Outro ponto negligenciado é a diferença de níveis de maturidade emocional nos vínculos de trabalho. Uma pessoa mais diferenciada emocionalmente consegue sustentar o desconforto de um conflito sem desorganizar o vínculo. Já uma liderança pouco diferenciada tende a tomar feedback como ataque, reage de forma defensiva, passivo-agressiva ou até retaliadora. Isso compromete o vínculo, mas também a cultura de accountability, que deveria ser mútua, e não apenas descendente.
Além disso, vale observar se a empresa tem clareza sobre seu nível de maturidade organizacional em relação à comunicação. Empresas em estágios mais operacionais costumam confundir feedback com crítica ou queixa, favorecendo uma lógica de silenciamento. Já culturas mais estratégicas e sistêmicas criam rituais de escuta e mecanismos de reparo. Isso não acontece por sorte. É intencionalidade cultural.
Mas o que fazer quando a cultura não favorece, a liderança não escuta, e ainda assim há algo que precisa ser dito?
Antes de tudo, vale lembrar que feedback não é só fala, é também contexto. E entender o terreno ajuda a traçar estratégias mais cuidadosas.
Aqui vão alguns caminhos possíveis:
1. Avalie a estrutura do vínculo com sua liderança - Existe confiança construída? Há espaço real para vulnerabilidade ou tudo precisa ser filtrado estrategicamente? O primeiro passo é mapear a qualidade relacional, não apenas a hierarquia.
2. Nomeie o que está sendo evitado - Muitas vezes o bloqueio não está na fala, mas no medo da consequência. Rejeição? Desvalorização? Exposição? Injustiça? Ao nomear o que está em jogo emocionalmente, o campo mental se organiza melhor. E o autocuidado se torna mais claro.
3. Teste o terreno com pequenas devolutivas indiretas - Em vez de partir para um feedback direto, que pode ser ameaçador em culturas imaturas, experimente frases do tipo: “Tenho uma percepção que gostaria de compartilhar, posso trazer?” ou “Você gostaria de saber como essa decisão foi percebida pela equipe?” Essas falas abrem o campo da escuta sem acusar.

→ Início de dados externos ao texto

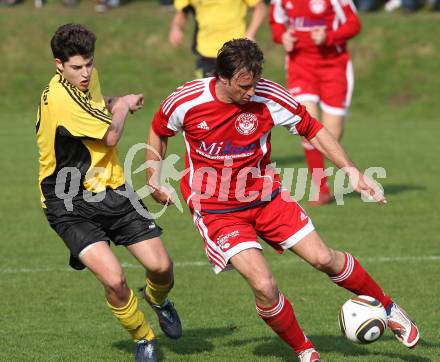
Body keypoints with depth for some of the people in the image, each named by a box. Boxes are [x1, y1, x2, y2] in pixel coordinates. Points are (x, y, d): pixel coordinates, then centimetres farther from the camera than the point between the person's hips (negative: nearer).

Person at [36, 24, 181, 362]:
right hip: (71, 206, -7)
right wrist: (122, 106, 5)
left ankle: (158, 299, 35)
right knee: (113, 279, -22)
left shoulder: (87, 79, 5)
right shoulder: (59, 97, -23)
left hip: (114, 192, 7)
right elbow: (111, 136, -15)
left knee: (161, 266, -2)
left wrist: (116, 103, 10)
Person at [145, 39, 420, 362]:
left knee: (324, 258, 0)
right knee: (264, 285, -18)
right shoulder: (186, 101, -17)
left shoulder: (270, 98, -17)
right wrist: (154, 178, -3)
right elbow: (159, 132, 5)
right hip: (216, 210, -2)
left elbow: (312, 129, -3)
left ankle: (387, 307, 27)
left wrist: (351, 171, -9)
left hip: (265, 196, 2)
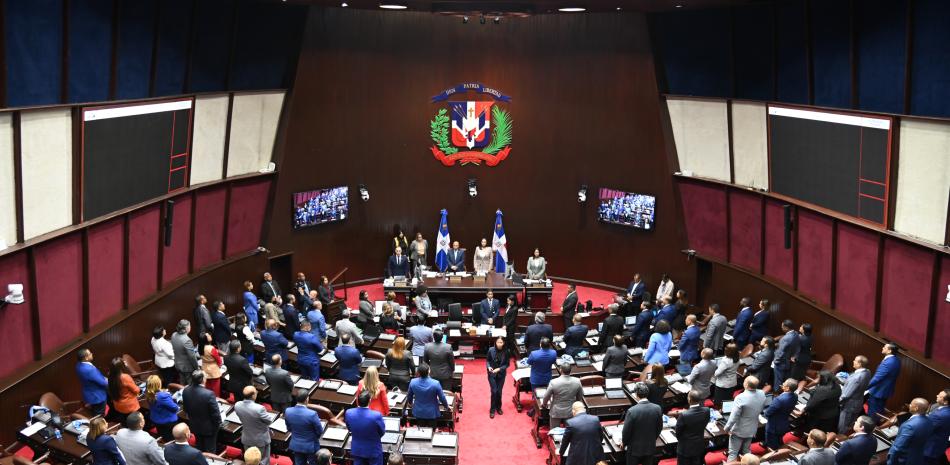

4. Use a técnica da observação + impacto + valor comum - Evite julgamentos. Traga uma observação concreta, diga o que isso gerou em você ou na equipe e associe a um valor que a empresa diz prezar. Exemplo: “Quando mudanças são feitas sem alinhamento prévio, percebo mais ruído entre áreas e queda de engajamento. E como valorizamos colaboração, pensei em trazer isso.”
5. Regule o corpo antes de entrar na conversa - Cuide para manter a regulação emocional equilibrada. Técnicas de respiração, escrita prévia, mentalização de possíveis reações. Tudo isso ajuda o cérebro a sair do estado reativo e entrar no campo da intencionalidade.
6. Se necessário, use canais formais ou mediação - Em ambientes com baixo preparo emocional, canais de RH, PDI (plano de desenvolvimento individual) ou avaliações estruturadas podem ser recursos mais seguros para inserir temas difíceis.
E se, mesmo com tudo isso, a liderança insistir em se proteger do que precisa ser visto, vale fazer uma pergunta silenciosa, mas crucial: qual o impacto de continuar engolindo isso todos os dias?
Expressar-se no trabalho não deveria ser um ato de coragem isolada. Mas enquanto ainda for, que seja com inteligência relacional, suporte emocional e autorrespeito. Falar sem perder a si mesmo é um treino. E também uma forma de resistir à cultura do medo com maturidade.
Porque a forma como uma liderança reage ao feedback revela mais sobre ela do que sobre você. E ninguém deveria adoecer tentando ensinar alguém a escutar.